The men's soccer team at Davidson was declared a varsity sport in 1956 and had their first All-American player, Claude Finney, just four years later in 1960.

The peak of the soccer program was in 1992 when the team made a run to the NCAA Men's Soccer Tournament Final Four. Led by two-time All-American Rob Ukrop, Davidson finished the regular season 17–5–5, earning an at-large invitation to the NCAA Tournament. Three electrifying wins — two on penalty kicks and one in sudden death overtime — propelled Davidson into the Final Four, which miraculously was being hosted by Davidson on the school's campus. Davidson lost 3–2 in overtime against San Diego in the semifinal game, but the team received plenty of accolades. Ukrop led the nation with 31 goals and 72 points and was awarded the Adi Dassler Award, given to the nation's best player. Head coach Charlie Slagle was awarded NCAA Division I Coach of the Year for men's soccer. Remarkably, all of this was accomplished without the use of a single athletic scholarship on the 1992 team, leading The New York Times to herald the team as "22 educated feet."

===Wrestling===

The Wildcats wrestling team is coached by Andy Lausier.
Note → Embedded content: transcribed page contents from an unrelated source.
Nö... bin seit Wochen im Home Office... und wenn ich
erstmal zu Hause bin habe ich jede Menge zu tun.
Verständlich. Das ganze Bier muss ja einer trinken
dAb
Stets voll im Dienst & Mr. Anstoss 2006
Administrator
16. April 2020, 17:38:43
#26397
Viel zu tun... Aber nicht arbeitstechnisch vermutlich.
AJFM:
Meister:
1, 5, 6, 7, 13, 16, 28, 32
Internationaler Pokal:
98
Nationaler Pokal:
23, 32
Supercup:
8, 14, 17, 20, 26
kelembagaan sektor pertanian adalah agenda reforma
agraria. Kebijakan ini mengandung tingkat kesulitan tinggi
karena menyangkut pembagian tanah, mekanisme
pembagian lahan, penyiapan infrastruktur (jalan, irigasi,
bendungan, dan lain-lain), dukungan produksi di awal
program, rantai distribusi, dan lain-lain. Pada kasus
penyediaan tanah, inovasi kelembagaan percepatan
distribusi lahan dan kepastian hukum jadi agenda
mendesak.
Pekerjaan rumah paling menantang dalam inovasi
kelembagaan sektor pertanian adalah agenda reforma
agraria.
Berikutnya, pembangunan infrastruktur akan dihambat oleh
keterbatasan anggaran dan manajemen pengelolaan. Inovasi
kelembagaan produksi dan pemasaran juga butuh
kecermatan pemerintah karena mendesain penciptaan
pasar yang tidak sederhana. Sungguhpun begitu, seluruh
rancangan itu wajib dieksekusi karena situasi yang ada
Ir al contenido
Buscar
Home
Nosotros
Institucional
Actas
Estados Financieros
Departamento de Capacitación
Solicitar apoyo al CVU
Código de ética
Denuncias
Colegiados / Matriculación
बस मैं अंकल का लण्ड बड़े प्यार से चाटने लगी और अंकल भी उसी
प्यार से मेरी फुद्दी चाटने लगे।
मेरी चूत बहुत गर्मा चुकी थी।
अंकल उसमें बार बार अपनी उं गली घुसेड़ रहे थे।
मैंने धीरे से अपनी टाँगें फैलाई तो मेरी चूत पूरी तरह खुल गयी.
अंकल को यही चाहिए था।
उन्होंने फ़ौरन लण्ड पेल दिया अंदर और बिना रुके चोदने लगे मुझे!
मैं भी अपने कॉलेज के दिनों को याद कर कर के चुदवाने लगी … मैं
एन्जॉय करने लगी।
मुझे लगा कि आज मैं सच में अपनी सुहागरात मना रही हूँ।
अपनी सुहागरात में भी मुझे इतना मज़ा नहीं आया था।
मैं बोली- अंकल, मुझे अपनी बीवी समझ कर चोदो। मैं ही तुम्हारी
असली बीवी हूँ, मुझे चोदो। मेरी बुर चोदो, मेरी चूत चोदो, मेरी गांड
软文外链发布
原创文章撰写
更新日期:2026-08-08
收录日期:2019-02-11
The team was established in 1920 and has won 293 dual meets, lost 601, and tied 18. The Wildcats last winning season came in 2004–2005 under the coaching of T. J. Jaworsky and Bob Patnesky. Davidson has never had an All-American wrestler at the NCAA Wrestling Team Championship and has had just eleven Southern Conference champions through 2018.

===Baseball===

The Davidson Wildcats baseball team is a varsity intercollegiate athletic team of Davidson College in Davidson, North Carolina, USA. The team is a member of the Atlantic 10 Conference, which is part of the National Collegiate Athletic Association's Division I. Davidson's first baseball team was fielded in 1902. The team plays its home games at T. Henry Wilson, Jr. Field in Davidson, North Carolina. The Wildcats are coached by Dick Cooke.

==Club sports==

===Croquet===
Davidson's two-man golf croquet team has won the National Collegiate Croquet Championship in 2007, 2008, and 2010.